Australia's main base in Afghanistan will close and most of its troops will be home by the end of the year, Defense Minister Stephen Smith said on Tuesday, admitting the mission had run too long.

The International Security Assistance Force (ISAF), the NATO-led force in Afghanistan, has decided to shut the base in Tarin Kot in Uruzgan province, and this means an end to Australia's main mission.

With ISAF's closure of Tarin Kot, "the majority of Australia's troops will come home from Afghanistan", Smith said in a statement, calling it a significant milestone.

The move is in line with Canberra's aim of withdrawing the bulk of its 1,550 troops in 2013, earlier than planned due to security gains, and Smith told reporters the time was right to pull out.

He said that by the end of the year "we will see at least 1,000 Australian personnel return home", with those remaining based in Kabul or Kandahar.

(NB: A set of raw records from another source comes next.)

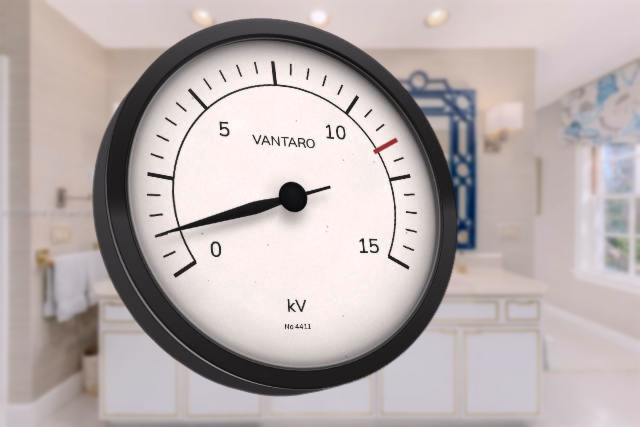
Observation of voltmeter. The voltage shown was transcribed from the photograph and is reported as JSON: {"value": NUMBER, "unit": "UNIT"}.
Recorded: {"value": 1, "unit": "kV"}
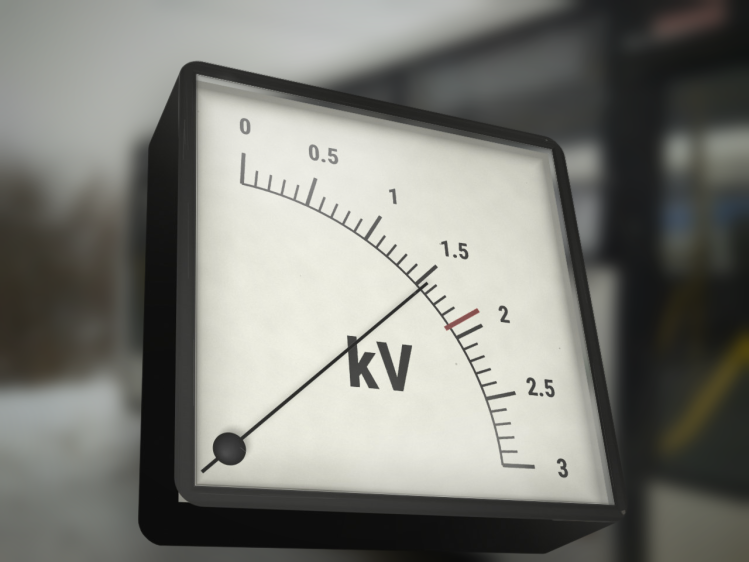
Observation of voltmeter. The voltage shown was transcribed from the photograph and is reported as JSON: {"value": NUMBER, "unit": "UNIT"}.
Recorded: {"value": 1.55, "unit": "kV"}
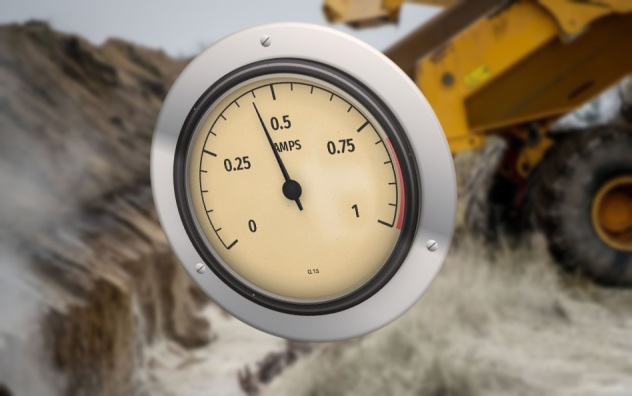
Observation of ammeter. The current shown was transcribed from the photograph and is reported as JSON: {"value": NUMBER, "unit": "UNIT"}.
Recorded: {"value": 0.45, "unit": "A"}
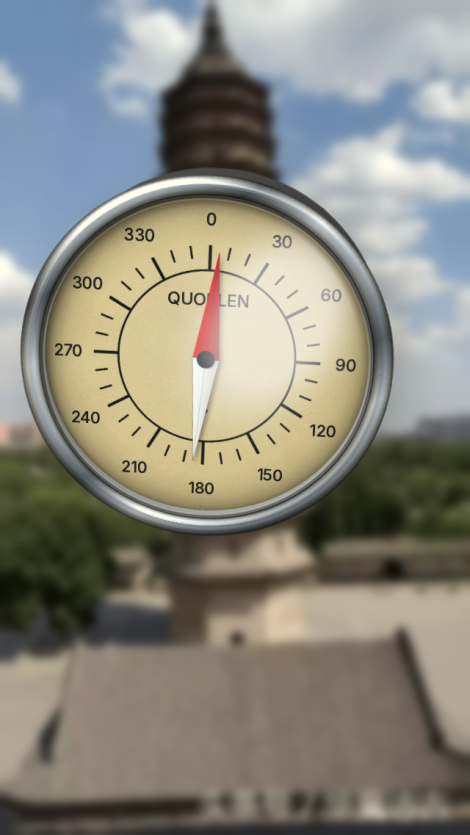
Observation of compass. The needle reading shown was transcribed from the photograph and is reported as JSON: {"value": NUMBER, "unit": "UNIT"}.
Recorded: {"value": 5, "unit": "°"}
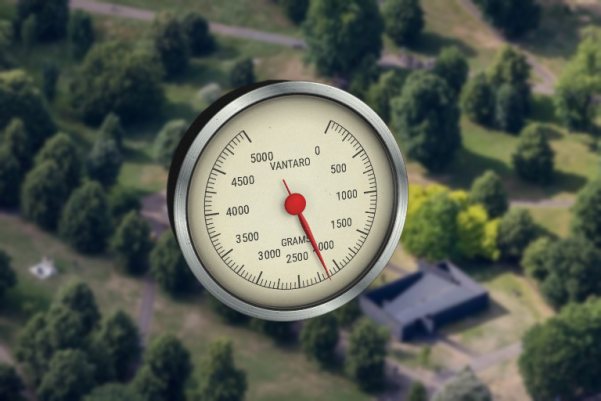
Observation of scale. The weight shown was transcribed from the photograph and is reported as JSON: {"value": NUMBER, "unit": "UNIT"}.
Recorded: {"value": 2150, "unit": "g"}
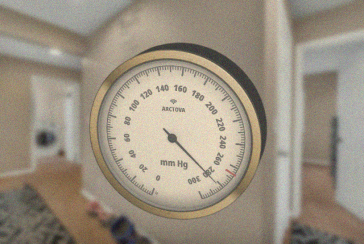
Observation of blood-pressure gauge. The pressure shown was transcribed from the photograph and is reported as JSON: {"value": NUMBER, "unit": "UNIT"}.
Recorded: {"value": 280, "unit": "mmHg"}
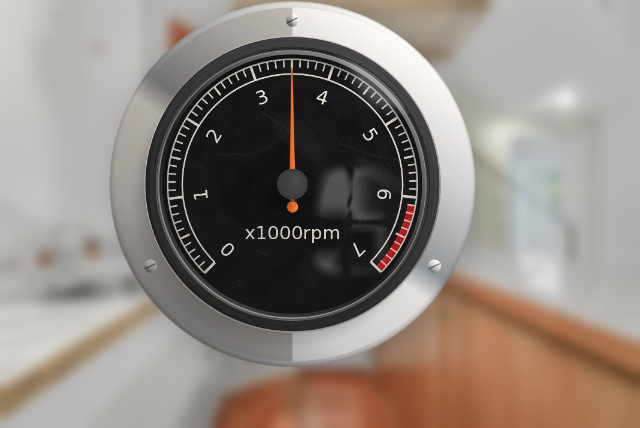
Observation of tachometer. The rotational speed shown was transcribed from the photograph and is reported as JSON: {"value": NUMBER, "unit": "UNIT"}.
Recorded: {"value": 3500, "unit": "rpm"}
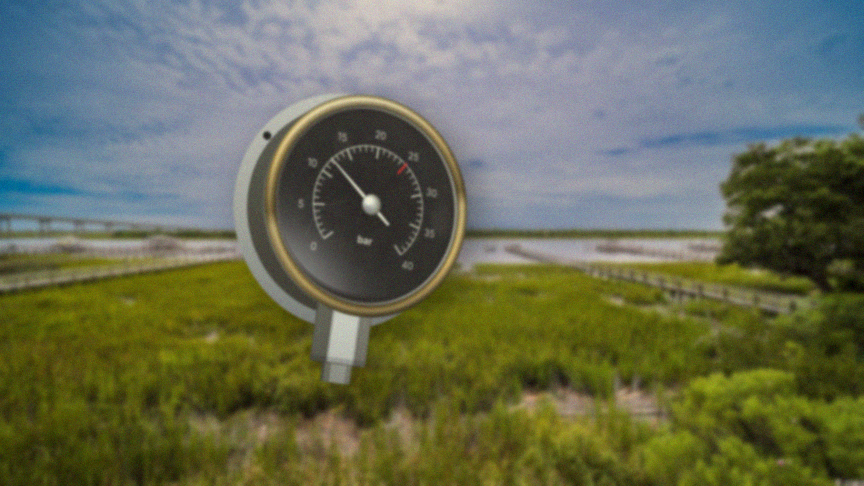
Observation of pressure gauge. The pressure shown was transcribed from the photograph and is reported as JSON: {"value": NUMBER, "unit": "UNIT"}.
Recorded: {"value": 12, "unit": "bar"}
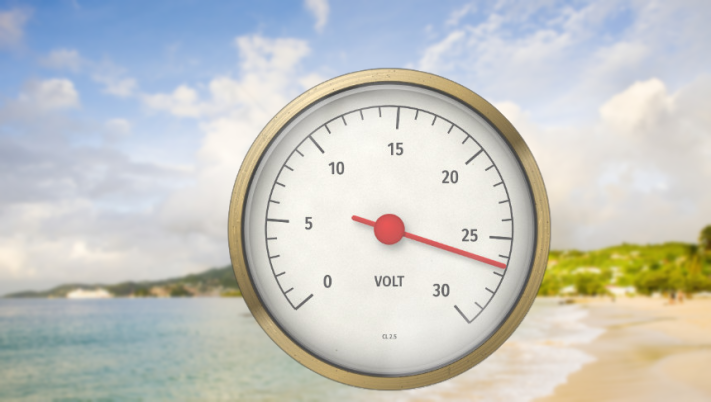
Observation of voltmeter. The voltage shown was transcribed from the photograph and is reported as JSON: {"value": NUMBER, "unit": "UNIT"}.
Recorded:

"We've been there for over a decade, and that's far too long," Smith said, adding that the war was "the easiest thing in the world to get in, hardest thing in the world to get out".

The formal date for the NATO-led combat mission to fully hand over to the Afghan government is December 31, 2014, and Smith said conditions for the people of Uruzgan were now much better.

"If we were not confident that transition would occur in Uruzgan by the end of this year, then this decision would not have been made," he said.

"The security in Uruzgan is in a much better state than when we first arrived."

But he also admitted that international forces would not be leaving Afghanistan as "a perfect society" when they hand over control at the end of next year.

"Will Afghanistan continue to be difficult? Yes. Will it continue to be variable in terms of security? Yes. Will it continue from now on to be dangerous for Australian personnel? Yes, it will," he said.

"The risk is different but nonetheless there is still a risk."

But he said that come January 1, 2015, he was confident the Afghan army and police "will be able to maintain security and allow a newly elected Afghan president and government to start do the things that they want to do for their people".

Australia, a close ally of the United States and whose Afghan deployment began in 2001, has lost 39 troops in the protracted conflict.